Sama seperti semalam, Pitter membawakan camilan dan juga susu kotak vanila untuknya. Nakula memang dekat, tapi Pitter jauh lebih dekat dengan Ardan. Bahkan Pitter tahu sosok yang paling dekat dengan Ardan selain Panji. Semua itu tak akan Pitter ungkap, hal yang paling menyeramkan untuk Pitter ingat adalah ketika ia melihat Ardan berdiri tanpa peduli bahaya di tengah jalan yang ramai kendaraan.
"GIS BURUAN!"
Ardan mengerjap, lalu berlari kecil pada Pitter. Mereka pun melangkah beriringan melewati koridor juga beberapa pasang mata yang menarap mereka tak suka.
"Masih berani juga lo datang ke sekolah, setelah apa yang Papa lo lakuin ke temen gue, mikir dong... lo cuma sampah dan gak berguna."
Tepat saat Ardan berhenti di depan kelas Nakula, salah satu siswa mengatakan hal yang Ardan lewatkan selama beberapa hari tidak sekolah.

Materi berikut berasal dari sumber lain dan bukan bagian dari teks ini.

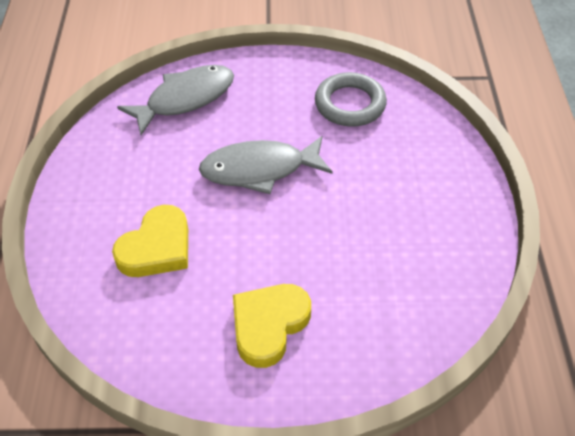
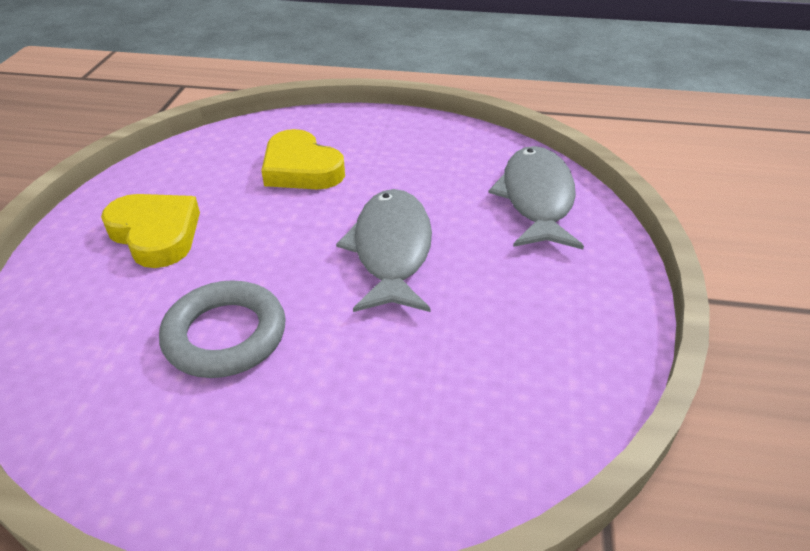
camera: 100 degrees right, 10 degrees down
(185, 99) = (536, 199): grey fish -> grey fish turned 150 degrees counterclockwise
(350, 104) = (515, 369): grey ring -> grey ring (225, 335)

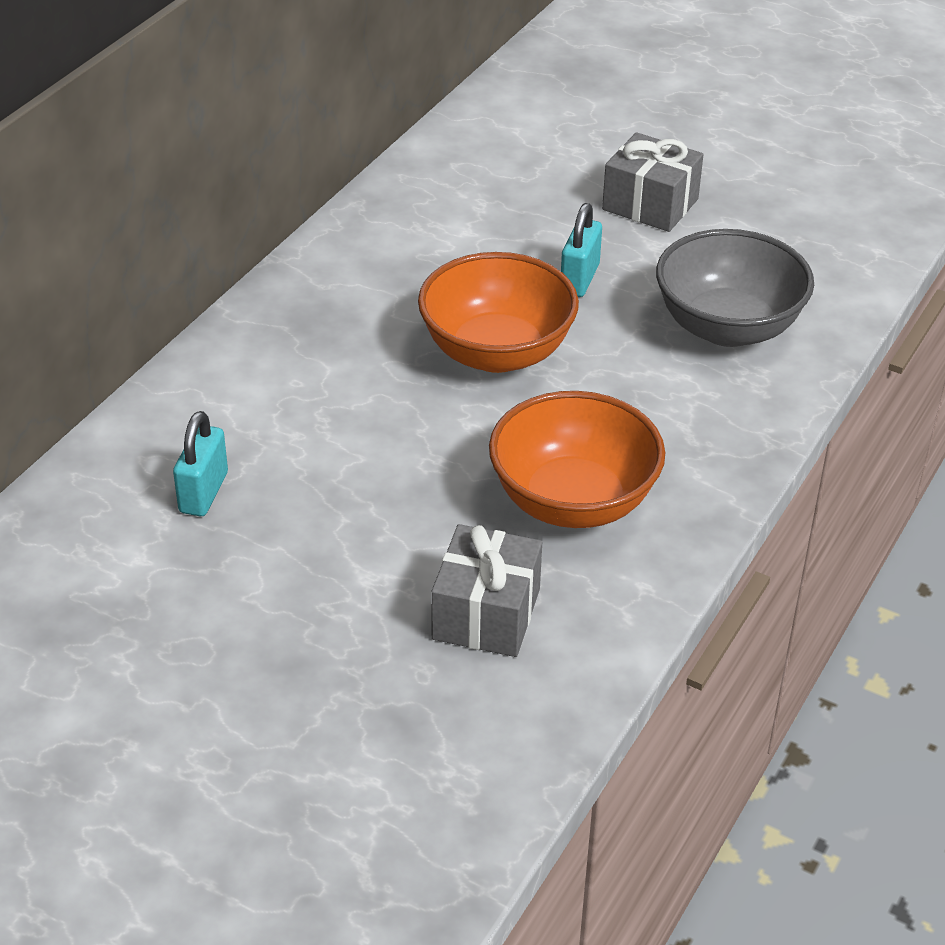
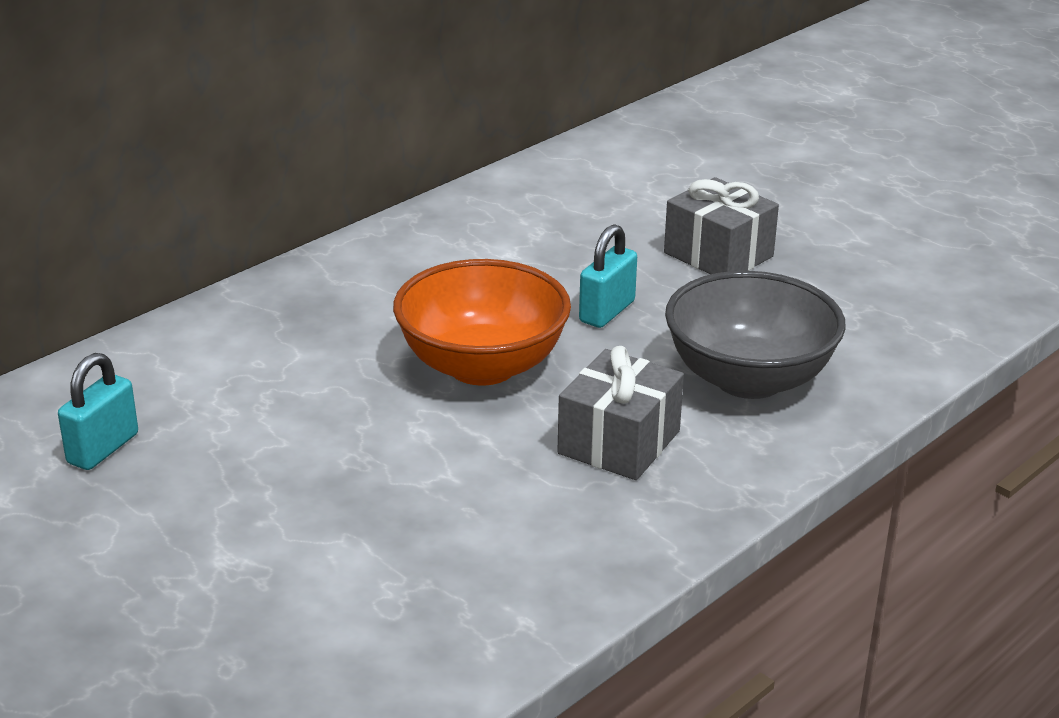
camera: 15 degrees right, 10 degrees down
(486, 614) = (331, 618): grey gift -> grey gift (619, 442)
(573, 501) = (489, 521): orange bowl -> none

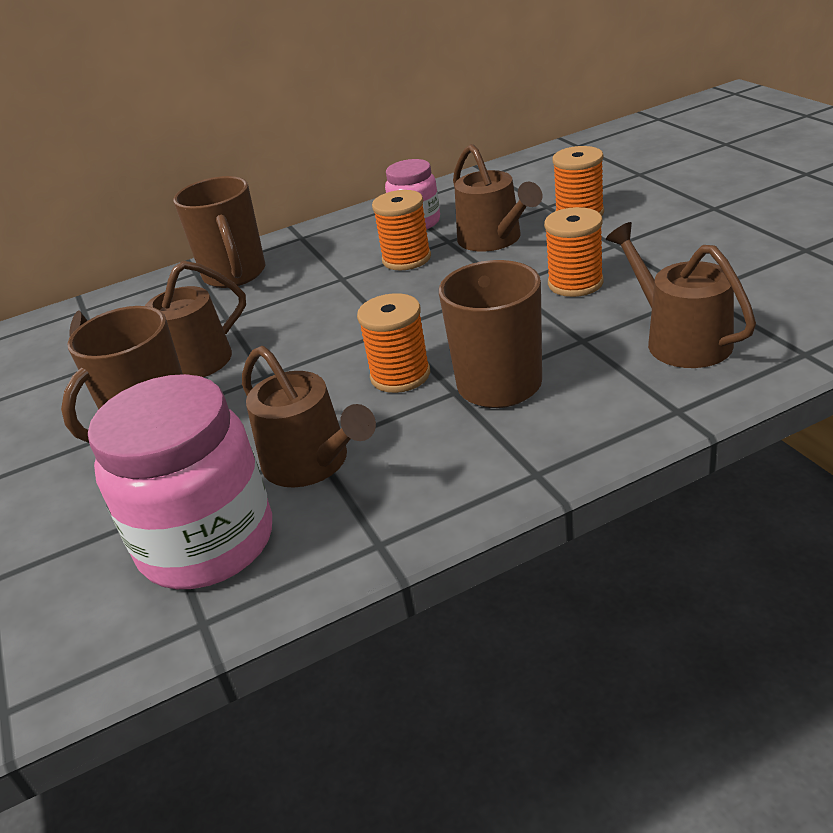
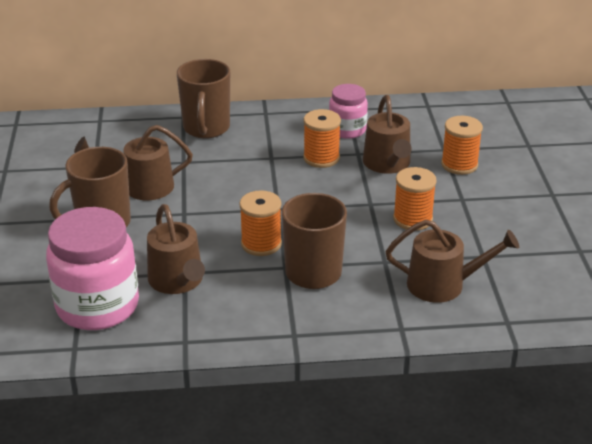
camera: 15 degrees right, 0 degrees up
(681, 340) = (443, 284): brown watering can -> brown watering can turned 105 degrees clockwise

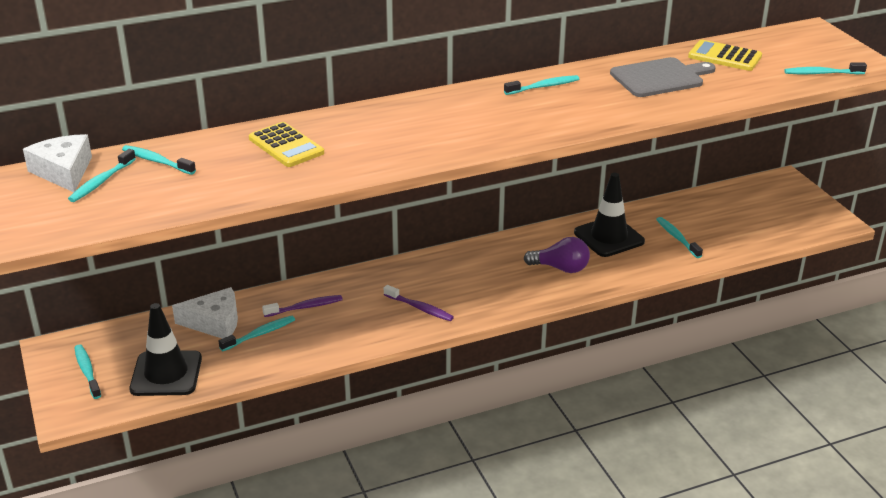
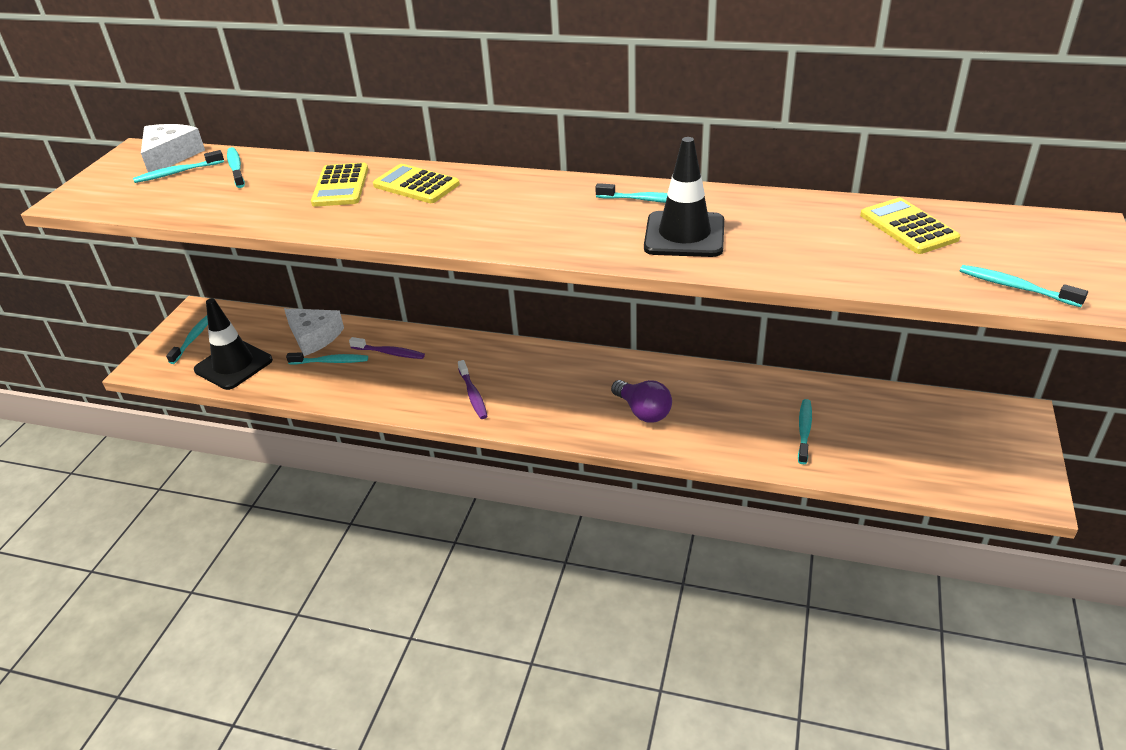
camera: 40 degrees right, 5 degrees up
(351, 126) = (416, 185): none -> yellow calculator
(609, 237) = (730, 399): black traffic cone -> black traffic cone (684, 235)
(660, 77) = (790, 228): grey cutting board -> none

Ardan menatap Pitter yang sudah mengepalkan kedua tangannya.
"Mulut lo di jaga, itu ngga sengaja, lo salah lihat." balas Pitter tak terima. Ardan mengerutkan keningnya.
"Apa maksud lo?" tanyanya. Ardan bisa melihat decak kesal dari siswa yang berdiri di depannya.
"Jangan kayak orang bego, gue yakin lo pqeti tahu, Kakak lo di rumah sakit karena siapa dan karena apa. Ingat satu lagi, kalau ada apa-apa sama temen gue, lo yang gue cari."
Siwa itu pergi setelah menyelesaikan kalimatnya membiarkan Ardan terpaku di tempatnya. Bahkan beberapa kali ia menepis tangan Pitter lalu menatapnya tajam. Tatapnya menuntut penjelasan dari Pitter sebelum Nakula akhirnya memecah hening yang diantara mereka.
"Jangan sentuh gue sebelum lo kasih tahu apa yang terjadi selama gue ngga sekolah." ucapnya, lalu Ardan pergi tanpa mengatakan apapun lagi. Sementara Nakula menatap heran pada Pitter, tapi cowok itu masih bungkam tanpa mengatakan apapun pada Nakula.
"Menyerah saja, jika kamu tak ingin melihat orang yang yang kamu sayang pergi."